I’m finally supposed to have lunch today with my incredibly hot yoga teacher (a story for another day!), but alas, I get an email from her saying she’s postponing ‘til later in the week (hit by a bike? In the ER? Arm splint? Yeah, sure, could she have found a lamer excuse?). I had planned to go to her power yoga class first – it was her suggestion that I do that and that we grab a bite afterwards – but without her as the teacher, my desire to go to yoga suddenly vanishes.
A little after noon, I go for a jog in the rain. I’m loving these little jogs – I started this easy beginners running program at the start of last month, and am feeling GREAT. If the rain doesn’t deter me, it’s a good sign.
At 2:00, I walk to meet M, a fellow traveler, at Bean Around the World on Main and10th. We compare notes about living in The World of People Who Don’t Have Day Jobs, until I realize I really don’t have much to say about it yet. Today’s the first day I’ve realized I’m actually living in it, so I’d better start paying attention!
From there, I head off to the part of this new world called IGA. Who shops for their groceries at 3:00 on a Monday afternoon? Now I know. Me and a bunch of other people who apparently don’t work from 9-5. What are their stories, I wonder? The stay-at-home dad with the little kid in his cart is easy to peg, but what about the rest of them? Women older than me, men younger than me, everyone’s got their story. I’ll have to come back to watch them.
I call my mom from the chips aisle to ask her advice on a marinade for the steak I’m buying (I think it’s the first time I’ve ever actually bought a steak to bbq… strange but true). She answers her cell phone from the lobby of the hotel in Santa Barbara where she’s about to check in, and gives me the information I seek. She and two of her best friends have just driven up from L.A. for their annual pilgrimage to the Music Academy of the West, where they’d just attended a solo piano masterclass. My mom’s so cool I can hardly stand it. When we hang up from our 60-second call, I have an intense flash of gratitude and love for this woman. I am thankful beyond words for her.
I carry my couple of canvas bags out of the store and start walking home. Passing by JJ Beans on Main and 14th, I see a beautiful woman with long dark hair, about my age, sitting by herself at an inside table, looking out of the open window space. Is she waiting for someone, I wonder, or just sitting alone? I decide to find out, and walk inside. I buy a little bottle of Perrier (strictly a decoy, though I am in fact thirsty) and take a seat at a table near hers. She’s not waiting for someone – I can see she doesn’t have another chair at her table – but she also looks like she’s not interested in engaging, so I don’t.

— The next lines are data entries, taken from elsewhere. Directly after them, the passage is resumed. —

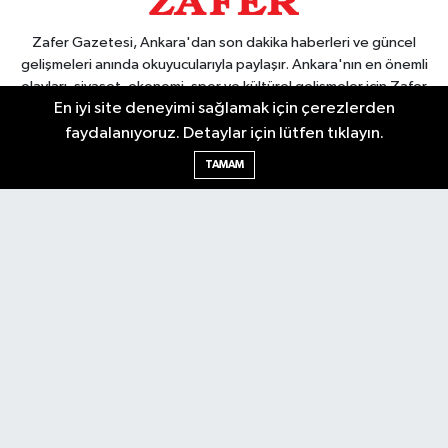
Zafer Gazetesi, Ankara'dan son dakika haberleri ve güncel
gelişmeleri anında okuyucularıyla paylaşır. Ankara'nın en önemli
olayları, siyaset, ekonomi, spor ve kültürel gelişmeler için Zafer
En iyi site deneyimi sağlamak için çerezlerden
Gazetesi'ni takip edin. Başkentin güvendiği haber kaynağı.
faydalanıyoruz. Detaylar için lütfen tıklayın.
TAMAM
Nöbetçi Eczaneler
Hava Durumu
Ankara Namaz Vakitleri
Trafik Durumu
Puan Durumu ve Fikstür
Tüm Manşetler
Son Dakika Haberleri
Haber Arşivi
Güncel
Ekonomi
Künye
Yazarlar
Yaşam
Spor
Asayiş
Bilim & Teknoloji
Genel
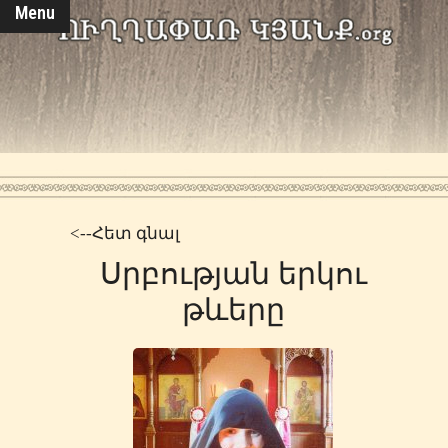
Menu
<--Հետ գնալ
Սրբության երկու
թևերը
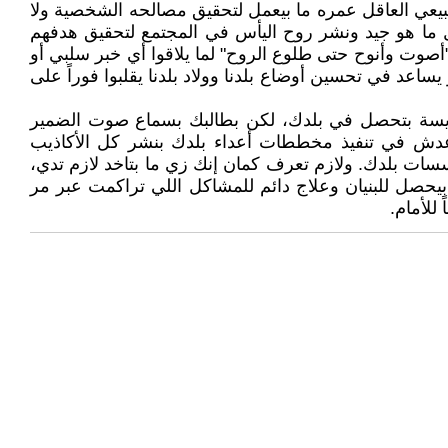
بيعي العاقل عمره ما بيعمل لتحقيق مصالحه الشخصية ولا
ل ما هو جيد ونشر روح اليأس في المجتمع لتحقيق هدفهم
 "أصوت وأنوح حتى طلوع الروح" لما يلاقوا أي خبر سلبي أو
ساعد في تحسين أوضاع بلدنا وولاد بلدنا يقلبوا فوراً على
كويسة بتحصل في بلدك، لكن بطالبك بسماع صوت الضمير
ش في تنفيذ مخططات أعداء بلدك بنشر كل الأكاذيب
ات بلدك. ولازم تعرف كمان إنك زي ما بتاخد لازم تدي،
يحصل للبنيان وعلاج دائم للمشاكل اللي تراكمت عبر مر
للأمام.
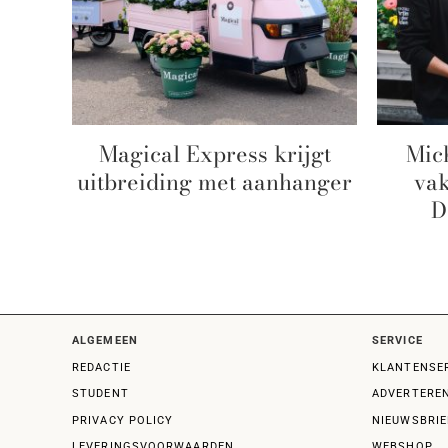
Magical Express krijgt
Mic
uitbreiding met aanhanger
va
D
ALGEMEEN
SERVICE
REDACTIE
KLANTENSE
STUDENT
ADVERTERE
PRIVACY POLICY
NIEUWSBRIE
LEVERINGSVOORWAARDEN
WEBSHOP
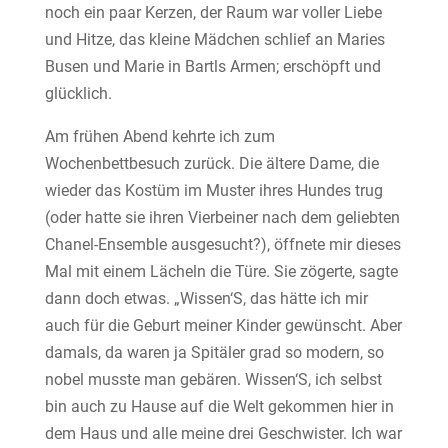
noch ein paar Kerzen, der Raum war voller Liebe
und Hitze, das kleine Mädchen schlief an Maries
Busen und Marie in Bartls Armen; erschöpft und
glücklich.
Am frühen Abend kehrte ich zum
Wochenbettbesuch zurück. Die ältere Dame, die
wieder das Kostüm im Muster ihres Hundes trug
(oder hatte sie ihren Vierbeiner nach dem geliebten
Chanel-Ensemble ausgesucht?), öffnete mir dieses
Mal mit einem Lächeln die Türe. Sie zögerte, sagte
dann doch etwas. „Wissen‘S, das hätte ich mir
auch für die Geburt meiner Kinder gewünscht. Aber
damals, da waren ja Spitäler grad so modern, so
nobel musste man gebären. Wissen‘S, ich selbst
bin auch zu Hause auf die Welt gekommen hier in
dem Haus und alle meine drei Geschwister. Ich war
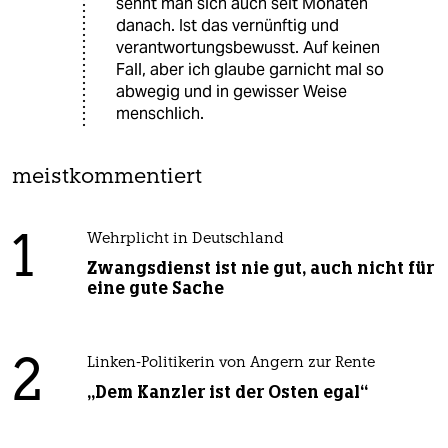
sehnt man sich auch seit Monaten
danach. Ist das vernünftig und
verantwortungsbewusst. Auf keinen
Fall, aber ich glaube garnicht mal so
abwegig und in gewisser Weise
menschlich.
meistkommentiert
1
Wehrplicht in Deutschland
Zwangsdienst ist nie gut, auch nicht für
eine gute Sache
2
Linken-Politikerin von Angern zur Rente
„Dem Kanzler ist der Osten egal“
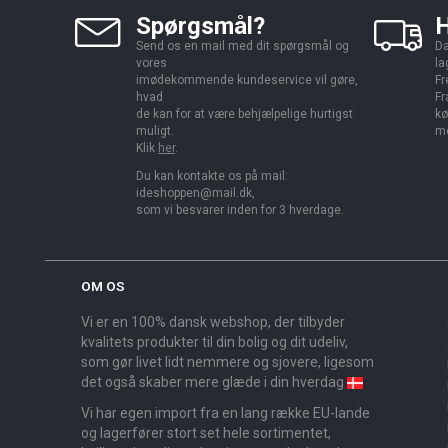
Spørgsmål?
H
Send os en mail med dit spørgsmål og
Da
vores
la
imødekommende kundeservice vil gøre,
Fr
hvad
Fr
de kan for at være behjælpelige hurtigst
kø
muligt.
me
Klik
her
.
Du kan kontakte os på mail:
ideshoppen@mail.dk,
som vi besvarer inden for 3 hverdage.
OM OS
Vi er en 100% dansk webshop, der tilbyder
kvalitets produkter til din bolig og dit udeliv,
som gør livet lidt nemmere og sjovere, ligesom
det også skaber mere glæde i din hverdag
Vi har egen import fra en lang række EU-lande
og lagerfører stort set hele sortimentet,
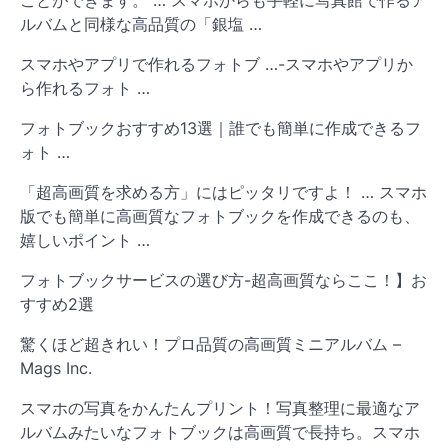
ことができます。 … スマホからも手軽に写真館で作るア
ルバムと同様な高品質の「銀塩 …
スマホやアプリで作れるフォトブ …-スマホやアプリか
ら作れるフォト …
フォトブックおすすめ13選｜誰でも簡単に作成できるフ
ォト …
「超高画質を求める方」にはピッタリですよ！ … スマホ
版でも簡単に高画質なフォトブックを作成できるのも、
嬉しいポイント …
フォトブックサービスの選び方-超高画質ならここ！】お
すすめ2選
驚くほど超きれい！プロ品質の高画質ミニアルバム –
Mags Inc.
スマホの写真をかんたんプリント！写真整理に最適なア
ルバムみたいなフォトブックは高画質で長持ち。スマホ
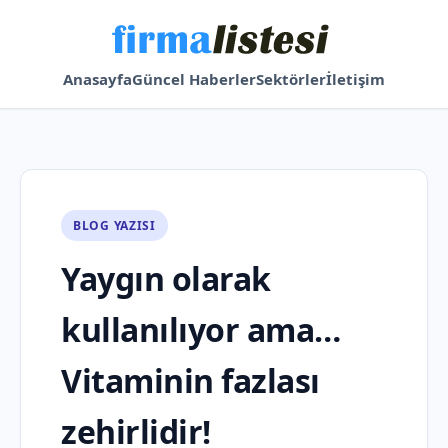
Anasayfa
Güncel Haberler
Sektörler
İletişim
BLOG YAZISI
Yaygın olarak
kullanılıyor ama…
Vitaminin fazlası
zehirlidir!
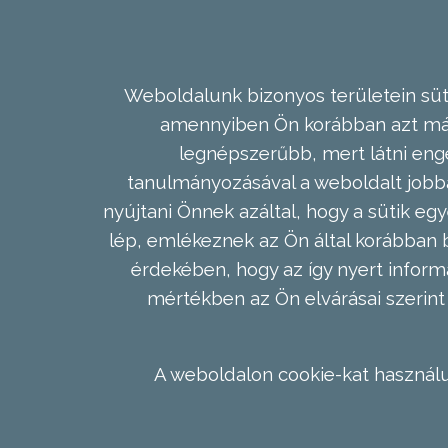
Weboldalunk bizonyos területein süti
amennyiben Ön korábban azt már 
legnépszerűbb, mert látni enge
tanulmányozásával a weboldalt jobba
nyújtani Önnek azáltal, hogy a sütik egy
lép, emlékeznek az Ön által korábban b
érdekében, hogy az így nyert inform
mértékben az Ön elvárásai szerint 
A weboldalon cookie-kat használu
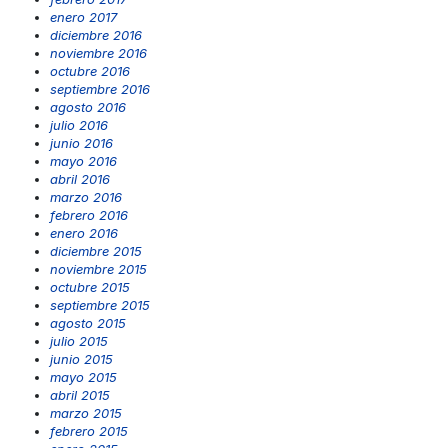
enero 2017
diciembre 2016
noviembre 2016
octubre 2016
septiembre 2016
agosto 2016
julio 2016
junio 2016
mayo 2016
abril 2016
marzo 2016
febrero 2016
enero 2016
diciembre 2015
noviembre 2015
octubre 2015
septiembre 2015
agosto 2015
julio 2015
junio 2015
mayo 2015
abril 2015
marzo 2015
febrero 2015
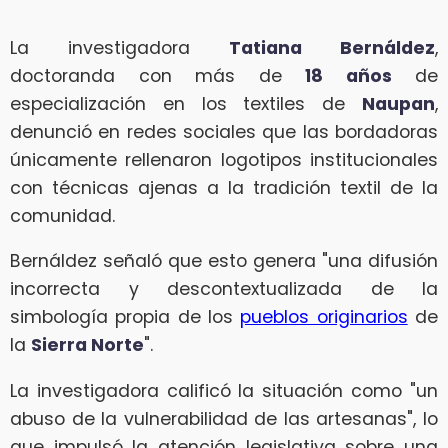
La investigadora
Tatiana Bernáldez
,
doctoranda con más de
18 años
de
especialización en los textiles de
Naupan
,
denunció en redes sociales que las bordadoras
únicamente rellenaron logotipos institucionales
con técnicas ajenas a la tradición textil de la
comunidad.
Bernáldez señaló que esto genera "una difusión
incorrecta y descontextualizada de la
simbología propia de los
pueblos originarios
de
la
Sierra Norte
".
La investigadora calificó la situación como "un
abuso de la vulnerabilidad de las artesanas", lo
que impulsó la atención legislativa sobre una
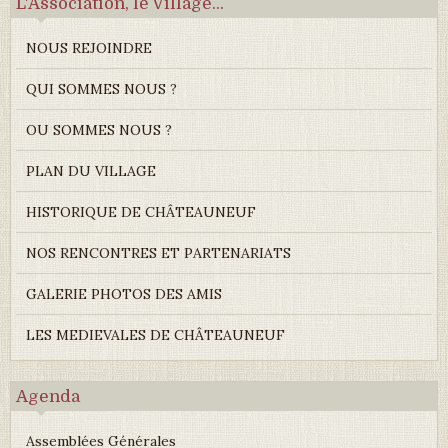
L'Association, le Village...
NOUS REJOINDRE
QUI SOMMES NOUS ?
OU SOMMES NOUS ?
PLAN DU VILLAGE
HISTORIQUE DE CHÂTEAUNEUF
NOS RENCONTRES ET PARTENARIATS
GALERIE PHOTOS DES AMIS
LES MEDIEVALES DE CHÂTEAUNEUF
Agenda
Assemblées Générales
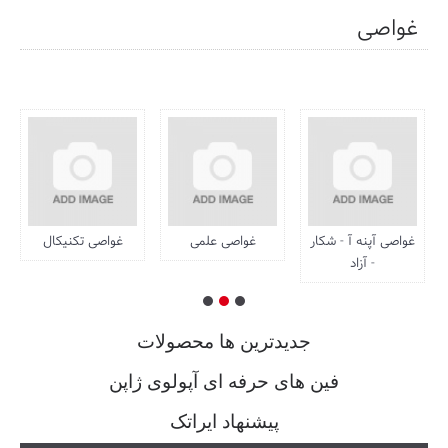
غواصی
غواصی آپنه آ - شکار
غواصی علمی
غواصی تکنیکال
- آزاد
جديدترين ها محصولات
فین های حرفه ای آپولوی ژاپن
پیشنهاد ایراتک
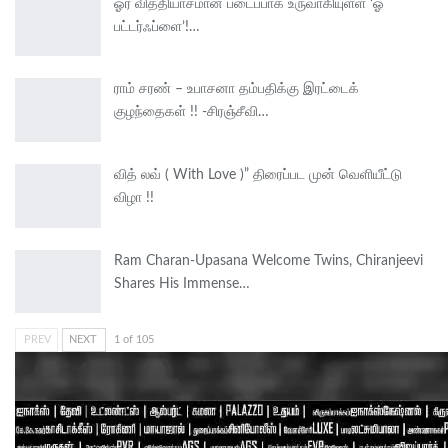
ஓர் வித்தியாசமான படைப்பாக உருவாகியுள்ள ‘ஓ
பட்டர்ஃப்ளை’!…
ராம் சரண் – உபாசனா தம்பதிக்கு இரட்டைக்
குழந்தைகள் !! -சிரஞ்சீவி…
வித் லவ் ( With Love )” திரைப்பட முன் வெளியீட்டு
விழா !!
Ram Charan-Upasana Welcome Twins, Chiranjeevi
Shares His Immense…
PREV
NEXT
1 of 105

Now that I’m here, though, I sit and look around and wonder again, who are these people? Are they working? Lots of moms. Lots of laptops. One young woman is clearly studying for school – I comment on how cool it is to have places like this to study in – there was no such animal when I was in school. She agrees, though says she spends too much money on coffee, which she actually needs to concentrate on the biology coursework she’s got in front of her. Good luck with that, little sister.
Mostly, I notice how busy the place is. There are few empty tables… quieter than a Saturday afternoon, but still thriving. The woman who sells me the Perrier says it’s always like this.
So it’s true – there IS a whole world of people who are outside of offices on weekday afternoons, who live in this alternate universe. I feel like Gulliver, having just stumbled into the land of the Lilliputians. So many stories to uncover, so many stories to be told. This feels like just the entrance I’ve been seeking.
And so, with this blog, I begin my journey of living in this new world. Let’s see where it takes us, shall we?